• _Task 1_
Quote the article below on Total's decision to sell its UK marketing assets, word for word and in full.

There have been many oil company comings and goings over the years, but Total's announcement last month about its decision to sell up is unprecedented in terms of oil company exits from the UK.

It will be the first time a traditionally-structured oil company with refinery, supply chain including pipelines, and retail network has announced such a radical move. The assets up for sale include the retail network, home heating oil business, Isle of Man operation, Jersey and Guernsey operations and associated logistics. It follows Murco's announcement in July to withdraw in much the same way but Murco lacks the same distribution infrastructure.

The UK market is intensely competitive and Total has faced its fair share of hurdles. Just over 10 years ago it merged with Fina and Elf, a huge undertaking from which it took some time to emerge as an integrated operation.

More recently Total UK and four other companies were ordered to pay more than £9m in combined fines and costs for their part in the Buncefield oil depot explosion in 2005. Total was fined £3.6m and was also required to pay a further £2.6m in costs for failing to protect workers and the public. And in January last year, workers went on strike at Total's Lindsey oil refinery over the use of foreign labour.

Total has around 500 company-owned sites, and around 300 dealers. But, as the industry engages in intense speculation as to who the likely purchasers of the operations will be, retailers are being given the message "It's business as usual". Richard Laden, Total retail director, said: "The announcement of our UK marketing asset sale process does not change our day to day focus of offering our dealers the best deal in the marketplace, a dedicated local support team and an excellent supply infrastructure. Today, at Total UK, it's business as usual."

• _Information shown_
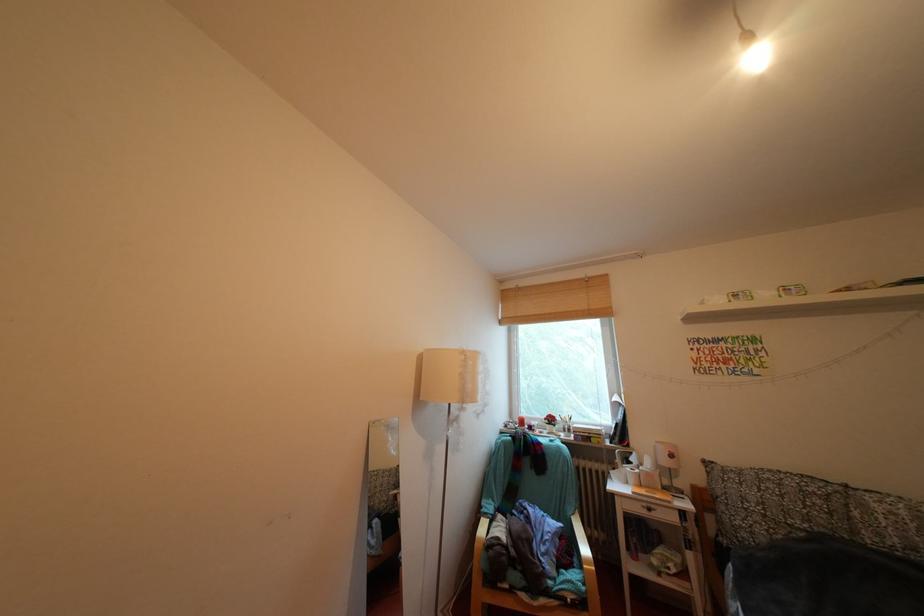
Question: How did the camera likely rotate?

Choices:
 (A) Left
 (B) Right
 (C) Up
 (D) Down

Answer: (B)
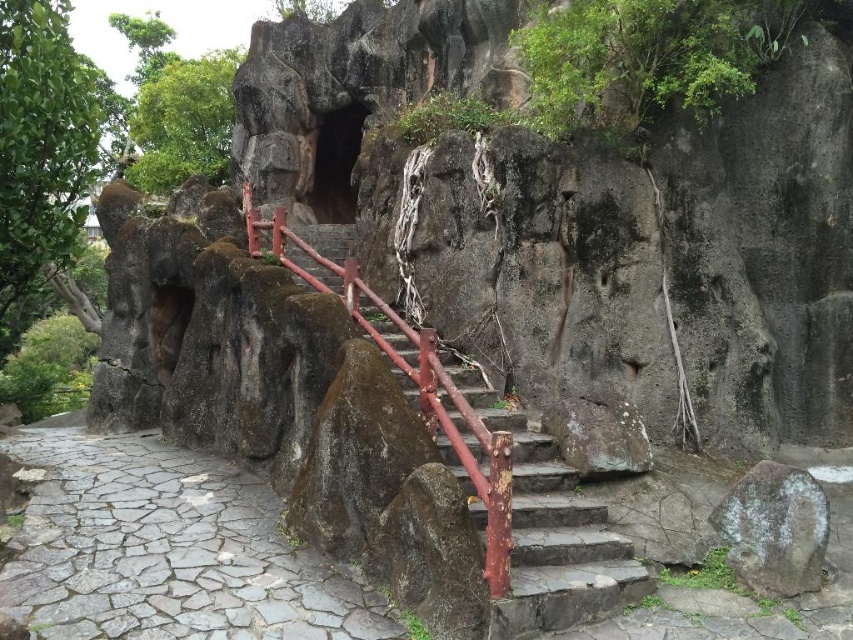
Question: Is gray stone path at lower left to the right of gray rough rock at lower right from the viewer's perspective?

Choices:
 (A) no
 (B) yes

Answer: (A)

Question: Is rusty metal stairs at center bigger than gray rough rock at lower right?

Choices:
 (A) yes
 (B) no

Answer: (A)

Question: Estimate the real-world distances between objects in this image. Which object is farther from the gray rough rock at lower right?

Choices:
 (A) gray stone path at lower left
 (B) rusty metal stairs at center

Answer: (A)

Question: Is gray stone path at lower left behind rusty metal stairs at center?

Choices:
 (A) yes
 (B) no

Answer: (B)

Question: Which point is farther to the camera?

Choices:
 (A) (761, 518)
 (B) (45, 429)

Answer: (B)

Question: Which object is farther from the camera taking this photo?

Choices:
 (A) gray stone path at lower left
 (B) rusty metal stairs at center

Answer: (B)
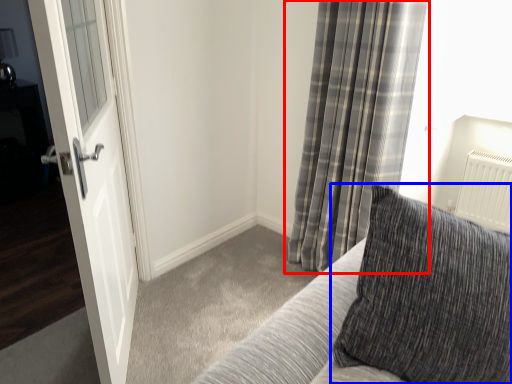
Question: Which object is closer to the camera taking this photo, curtain (highlighted by a red box) or pillow (highlighted by a blue box)?

Choices:
 (A) curtain
 (B) pillow

Answer: (B)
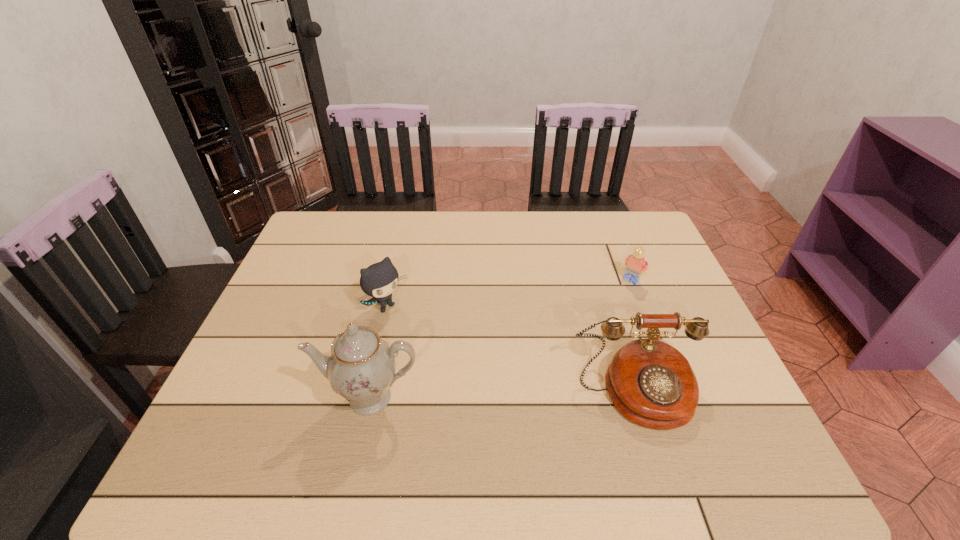
You are a GUI agent. You are given a task and a screenshot of the screen. Output one action in this format:
    pyautogui.click(x=<x>, y=<y>)
    Task: Click on the tallest object
    
    Given the screenshot: What is the action you would take?
    pyautogui.click(x=361, y=368)

Locate an element on the screen. The height and width of the screenshot is (540, 960). the second tallest object is located at coordinates (651, 383).

This screenshot has height=540, width=960. In order to click on kitten in this screenshot , I will do `click(379, 280)`.

Locate an element on the screen. This screenshot has width=960, height=540. the second farthest object is located at coordinates (379, 280).

Where is `the farthest object`? This screenshot has width=960, height=540. the farthest object is located at coordinates coord(635,264).

Find the location of a particular element. This screenshot has height=540, width=960. Lego is located at coordinates (635, 264).

You are a GUI agent. You are given a task and a screenshot of the screen. Output one action in this format:
    pyautogui.click(x=<x>, y=<y>)
    Task: Click on the free space located on the front-facing side of the second shortest object
    This screenshot has width=960, height=540.
    Given the screenshot: What is the action you would take?
    pyautogui.click(x=484, y=402)

Find the location of a particular element. This screenshot has width=960, height=540. blank space located on the front-facing side of the second shortest object is located at coordinates (413, 332).

Locate an element on the screen. blank space located on the front-facing side of the second shortest object is located at coordinates (413, 332).

Identify the location of free space located 0.400m on the front-facing side of the Lego. The image size is (960, 540). (548, 375).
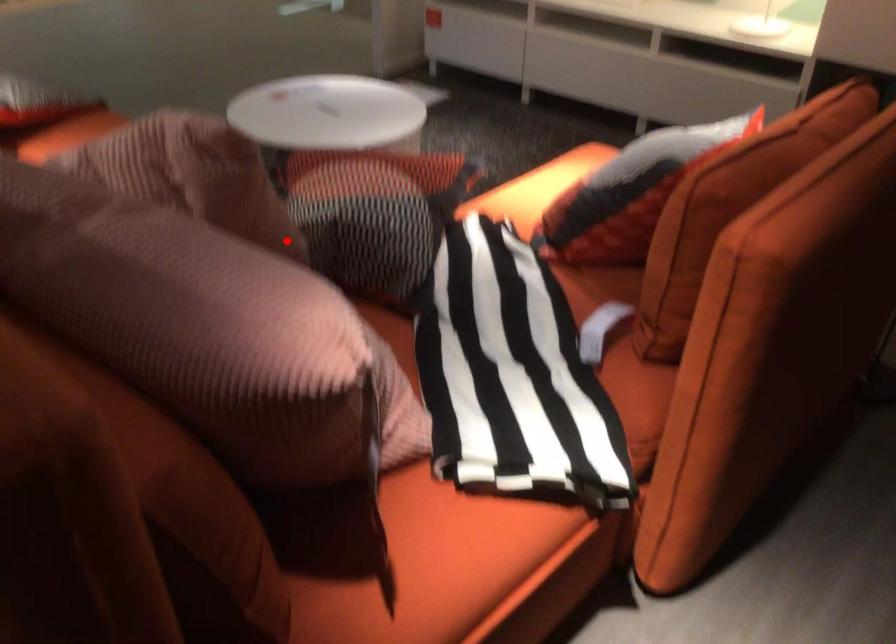
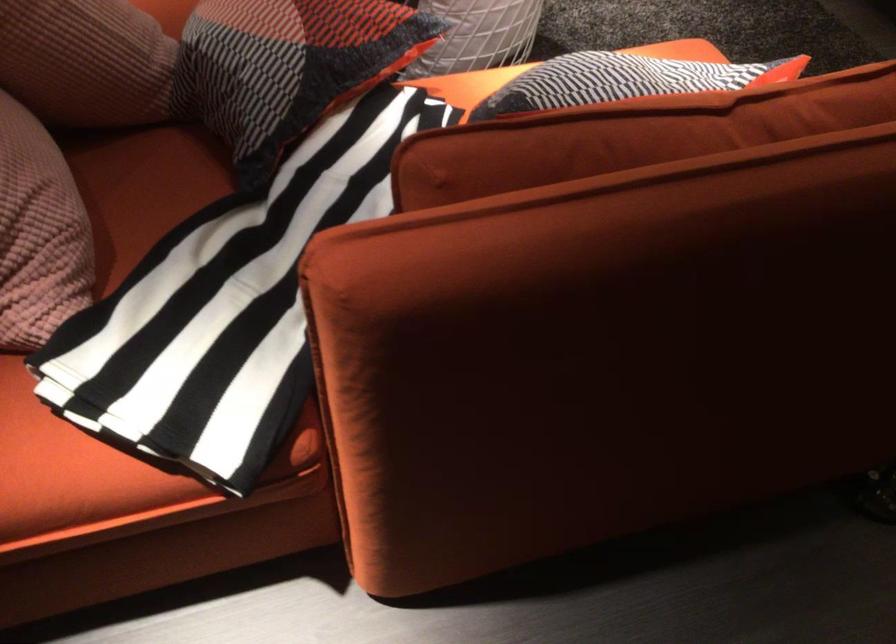
Question: A red point is marked in image1. In image2, is the corresponding 3D point closer to the camera or farther? Reply with the corresponding letter.

Choices:
 (A) The corresponding 3D point is closer.
 (B) The corresponding 3D point is farther.

Answer: (A)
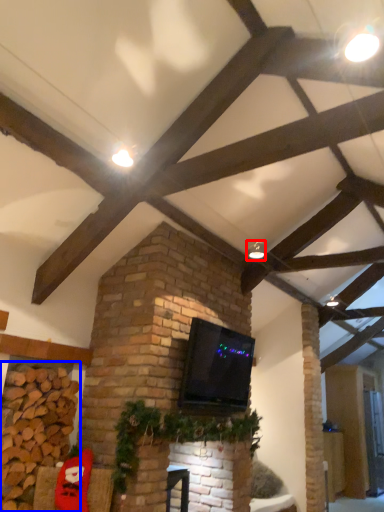
Question: Which object is further to the camera taking this photo, light fixture (highlighted by a red box) or brickwork (highlighted by a blue box)?

Choices:
 (A) light fixture
 (B) brickwork

Answer: (A)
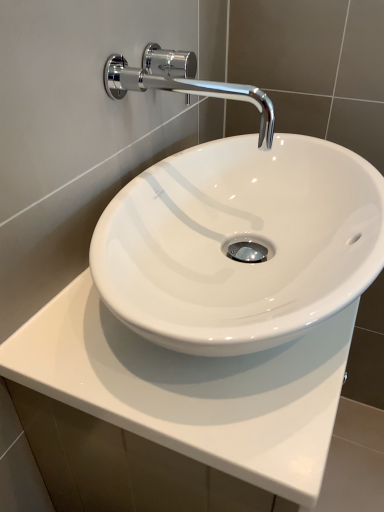
Question: Is white glossy countertop at center aimed at chrome/metallic faucet at upper center?

Choices:
 (A) no
 (B) yes

Answer: (A)

Question: From a real-world perspective, is white glossy countertop at center on chrome/metallic faucet at upper center?

Choices:
 (A) no
 (B) yes

Answer: (A)

Question: Does white glossy countertop at center have a larger size compared to chrome/metallic faucet at upper center?

Choices:
 (A) yes
 (B) no

Answer: (A)

Question: Can you confirm if white glossy countertop at center is positioned to the right of chrome/metallic faucet at upper center?

Choices:
 (A) no
 (B) yes

Answer: (B)

Question: From the image's perspective, is white glossy countertop at center above chrome/metallic faucet at upper center?

Choices:
 (A) yes
 (B) no

Answer: (B)

Question: Is chrome/metallic faucet at upper center at the back of white glossy countertop at center?

Choices:
 (A) no
 (B) yes

Answer: (A)

Question: From a real-world perspective, is chrome/metallic faucet at upper center under white glossy countertop at center?

Choices:
 (A) yes
 (B) no

Answer: (B)

Question: Considering the relative positions of chrome/metallic faucet at upper center and white glossy countertop at center in the image provided, is chrome/metallic faucet at upper center to the left of white glossy countertop at center from the viewer's perspective?

Choices:
 (A) yes
 (B) no

Answer: (A)

Question: Could you tell me if chrome/metallic faucet at upper center is turned towards white glossy countertop at center?

Choices:
 (A) yes
 (B) no

Answer: (B)

Question: From the image's perspective, is chrome/metallic faucet at upper center located above white glossy countertop at center?

Choices:
 (A) yes
 (B) no

Answer: (A)

Question: Can you confirm if chrome/metallic faucet at upper center is positioned to the right of white glossy countertop at center?

Choices:
 (A) no
 (B) yes

Answer: (A)

Question: Is chrome/metallic faucet at upper center not near white glossy countertop at center?

Choices:
 (A) no
 (B) yes

Answer: (A)

Question: Is point (66, 330) closer or farther from the camera than point (231, 92)?

Choices:
 (A) farther
 (B) closer

Answer: (B)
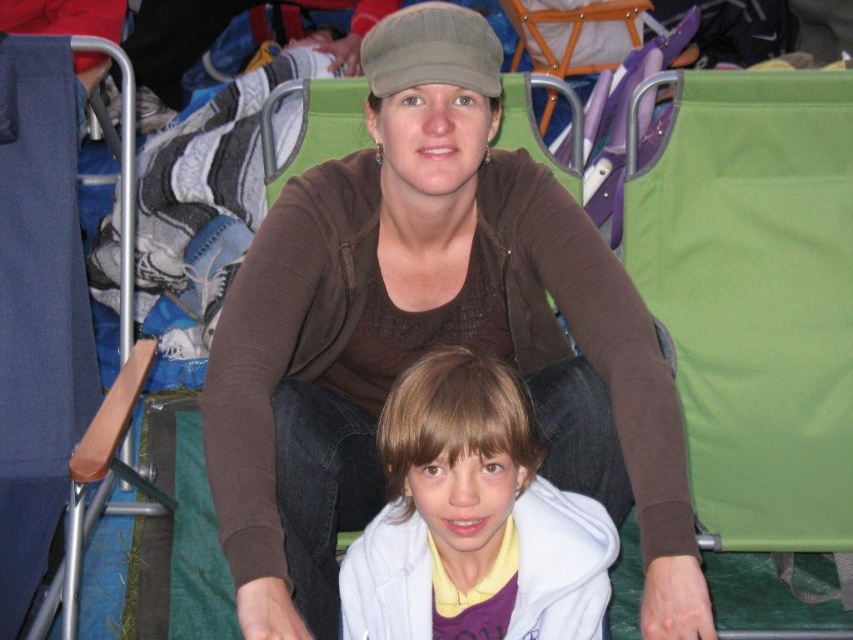
Is brown fabric sweater at center positioned at the back of white fleece jacket at center?

That is False.

Consider the image. Does brown fabric sweater at center lie in front of white fleece jacket at center?

Yes.

Which is behind, point (583, 252) or point (460, 636)?

The point (583, 252) is behind.

Identify the location of brown fabric sweater at center. This screenshot has width=853, height=640. (428, 337).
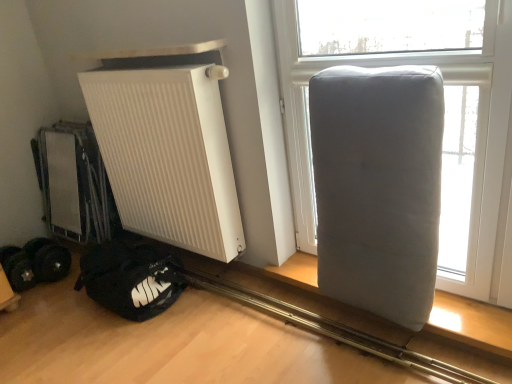
The height and width of the screenshot is (384, 512). What are the coordinates of `vacant area that is in front of black fabric sleeping bag at lower left` in the screenshot? It's located at (108, 346).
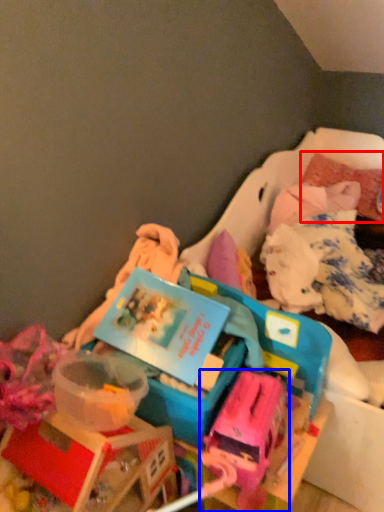
Question: Which object appears farthest to the camera in this image, pillow (highlighted by a red box) or toy (highlighted by a blue box)?

Choices:
 (A) pillow
 (B) toy

Answer: (A)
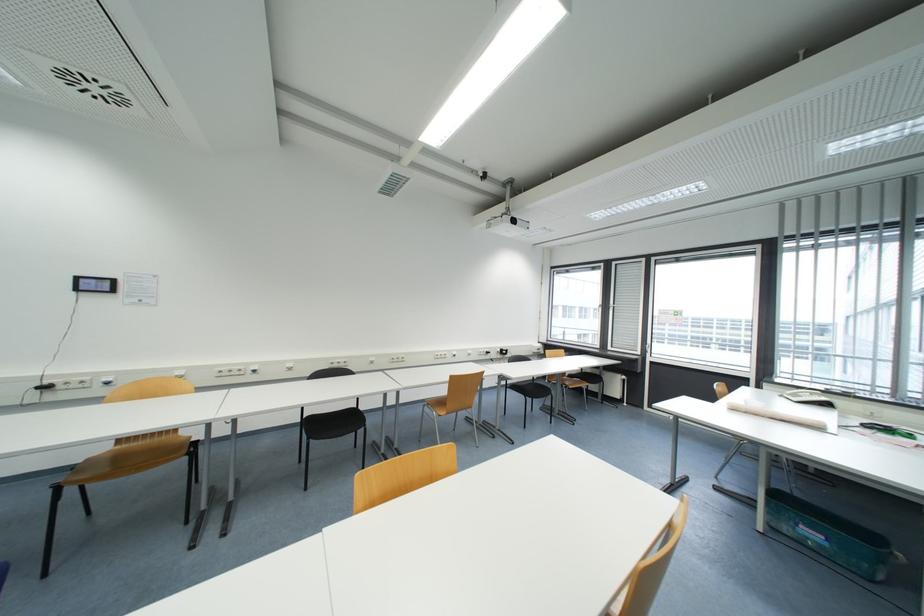
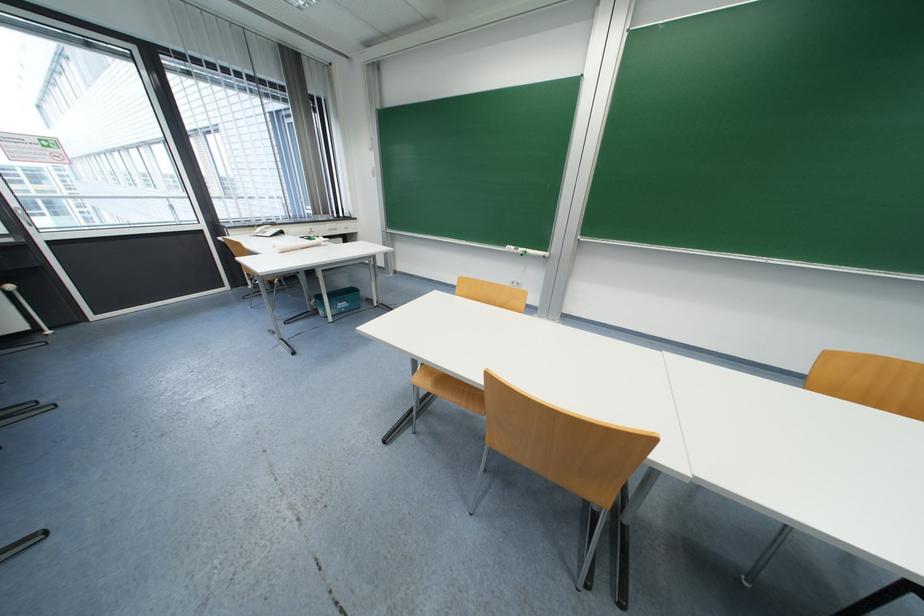
The point at (824,546) is marked in the first image. Where is the corresponding point in the second image?

(350, 310)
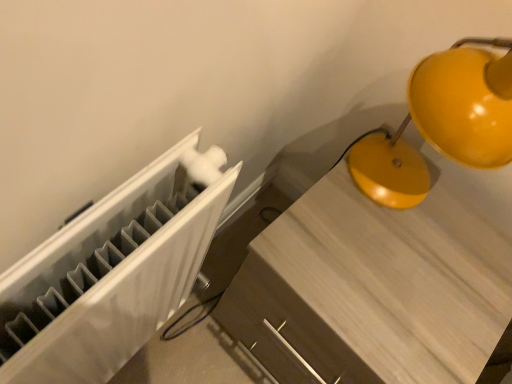
You are a GUI agent. You are given a task and a screenshot of the screen. Output one action in this format:
    pyautogui.click(x=<x>, y=<y>)
    Task: Click on the vacant region in front of matte yellow lamp at upper right
    The width and height of the screenshot is (512, 384).
    Given the screenshot: What is the action you would take?
    pyautogui.click(x=369, y=260)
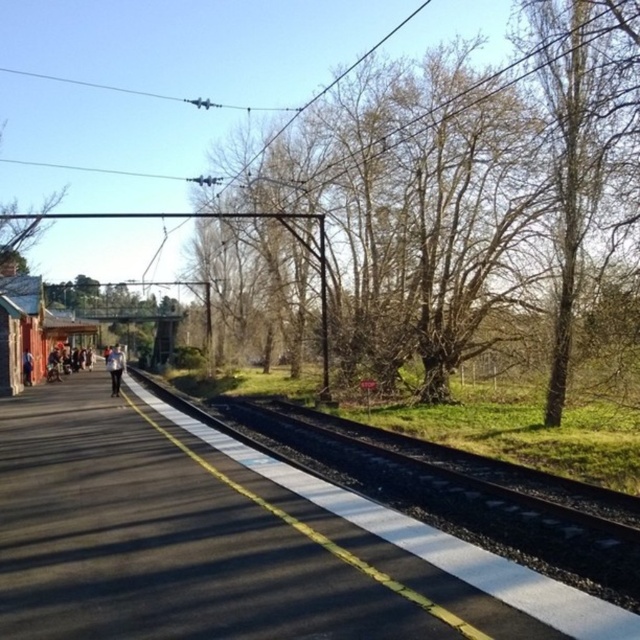
Question: Does black asphalt train track at center appear under light blue denim jacket at center?

Choices:
 (A) yes
 (B) no

Answer: (A)

Question: Which object is closer to the camera taking this photo?

Choices:
 (A) light blue denim pants at left
 (B) light blue denim jacket at center

Answer: (B)

Question: Based on their relative distances, which object is farther from the bare branches at center?

Choices:
 (A) light blue denim pants at left
 (B) black asphalt train track at center

Answer: (A)

Question: Which object is positioned closest to the light blue denim pants at left?

Choices:
 (A) black asphalt train track at center
 (B) bare branches at center
 (C) light blue denim jacket at center

Answer: (C)

Question: Is the position of bare branches at center more distant than that of light blue denim pants at left?

Choices:
 (A) yes
 (B) no

Answer: (B)

Question: Does black asphalt train track at center have a larger size compared to light blue denim pants at left?

Choices:
 (A) yes
 (B) no

Answer: (A)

• _Task 2_
From the rows above, print only the part that opens with the line containing "Locate an element on the screen. blank" and closes with the line containing "Identify the location of free", including both of those lines.

• _Full answer 1_
There have been many oil company comings and goings over the years, but Total's announcement last month about its decision to sell up is unprecedented in terms of oil company exits from the UK.

It will be the first time a traditionally-structured oil company with refinery, supply chain including pipelines, and retail network has announced such a radical move. The assets up for sale include the retail network, home heating oil business, Isle of Man operation, Jersey and Guernsey operations and associated logistics. It follows Murco's announcement in July to withdraw in much the same way but Murco lacks the same distribution infrastructure.

The UK market is intensely competitive and Total has faced its fair share of hurdles. Just over 10 years ago it merged with Fina and Elf, a huge undertaking from which it took some time to emerge as an integrated operation.

More recently Total UK and four other companies were ordered to pay more than £9m in combined fines and costs for their part in the Buncefield oil depot explosion in 2005. Total was fined £3.6m and was also required to pay a further £2.6m in costs for failing to protect workers and the public. And in January last year, workers went on strike at Total's Lindsey oil refinery over the use of foreign labour.

Total has around 500 company-owned sites, and around 300 dealers. But, as the industry engages in intense speculation as to who the likely purchasers of the operations will be, retailers are being given the message "It's business as usual". Richard Laden, Total retail director, said: "The announcement of our UK marketing asset sale process does not change our day to day focus of offering our dealers the best deal in the marketplace, a dedicated local support team and an excellent supply infrastructure. Today, at Total UK, it's business as usual."

• _Full answer 2_
Locate an element on the screen. blank space located on the front-facing side of the second shortest object is located at coordinates (413, 332).

Identify the location of free space located 0.400m on the front-facing side of the Lego. The image size is (960, 540). (548, 375).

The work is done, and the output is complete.